■ What needs to be done
A faithful, word-for-word copy of the records is required, and it must contain no pictures.
Records for the exercise START
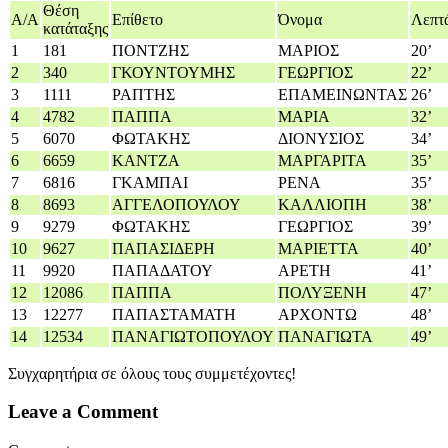
Θέση
Α/A
Επίθετο
Όνομα
Λεπτ
κατάταξης
1
181
ΠΟΝΤΖΗΣ
ΜΑΡΙΟΣ
20’
2
340
ΓΚΟΥΝΤΟΥΜΗΣ
ΓΕΩΡΓΙΟΣ
22’
3
1111
ΡΑΠΤΗΣ
ΕΠΑΜΕΙΝΩΝΤΑΣ
26’
4
4782
ΠΑΠΠΑ
ΜΑΡΙΑ
32’
5
6070
ΦΩΤΑΚΗΣ
ΔΙΟΝΥΣΙΟΣ
34’
6
6659
ΚΑΝΤΖΑ
ΜΑΡΓΑΡΙΤΑ
35’
7
6816
ΓΚΑΜΠΑΙ
ΡΕΝΑ
35’
8
8693
ΑΓΓΕΛΟΠΟΥΛΟΥ
ΚΑΛΛΙΟΠΗ
38’
9
9279
ΦΩΤΑΚΗΣ
ΓΕΩΡΓΙΟΣ
39’
10
9627
ΠΑΠΑΣΙΔΕΡΗ
ΜΑΡΙΕΤΤΑ
40’
11
9920
ΠΑΠΑΔΑΤΟΥ
ΑΡΕΤΗ
41’
12
12086
ΠΑΠΠΑ
ΠΟΛΥΞΕΝΗ
47’
13
12277
ΠΑΠΑΣΤΑΜΑΤΗ
ΑΡΧΟΝΤΩ
48’
14
12534
ΠΑΝΑΓΙΩΤΟΠΟΥΛΟΥ
ΠΑΝΑΓΙΩΤΑ
49’
Συγχαρητήρια σε όλους τους συμμετέχοντες!
Leave a Comment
Records for the exercise END
■ Task result
Θέση
Α/A
Επίθετο
Όνομα
Λεπτ
κατάταξης
1
181
ΠΟΝΤΖΗΣ
ΜΑΡΙΟΣ
20’
2
340
ΓΚΟΥΝΤΟΥΜΗΣ
ΓΕΩΡΓΙΟΣ
22’
3
1111
ΡΑΠΤΗΣ
ΕΠΑΜΕΙΝΩΝΤΑΣ
26’
4
4782
ΠΑΠΠΑ
ΜΑΡΙΑ
32’
5
6070
ΦΩΤΑΚΗΣ
ΔΙΟΝΥΣΙΟΣ
34’
6
6659
ΚΑΝΤΖΑ
ΜΑΡΓΑΡΙΤΑ
35’
7
6816
ΓΚΑΜΠΑΙ
ΡΕΝΑ
35’
8
8693
ΑΓΓΕΛΟΠΟΥΛΟΥ
ΚΑΛΛΙΟΠΗ
38’
9
9279
ΦΩΤΑΚΗΣ
ΓΕΩΡΓΙΟΣ
39’
10
9627
ΠΑΠΑΣΙΔΕΡΗ
ΜΑΡΙΕΤΤΑ
40’
11
9920
ΠΑΠΑΔΑΤΟΥ
ΑΡΕΤΗ
41’
12
12086
ΠΑΠΠΑ
ΠΟΛΥΞΕΝΗ
47’
13
12277
ΠΑΠΑΣΤΑΜΑΤΗ
ΑΡΧΟΝΤΩ
48’
14
12534
ΠΑΝΑΓΙΩΤΟΠΟΥΛΟΥ
ΠΑΝΑΓΙΩΤΑ
49’
Συγχαρητήρια σε όλους τους συμμετέχοντες!
Leave a Comment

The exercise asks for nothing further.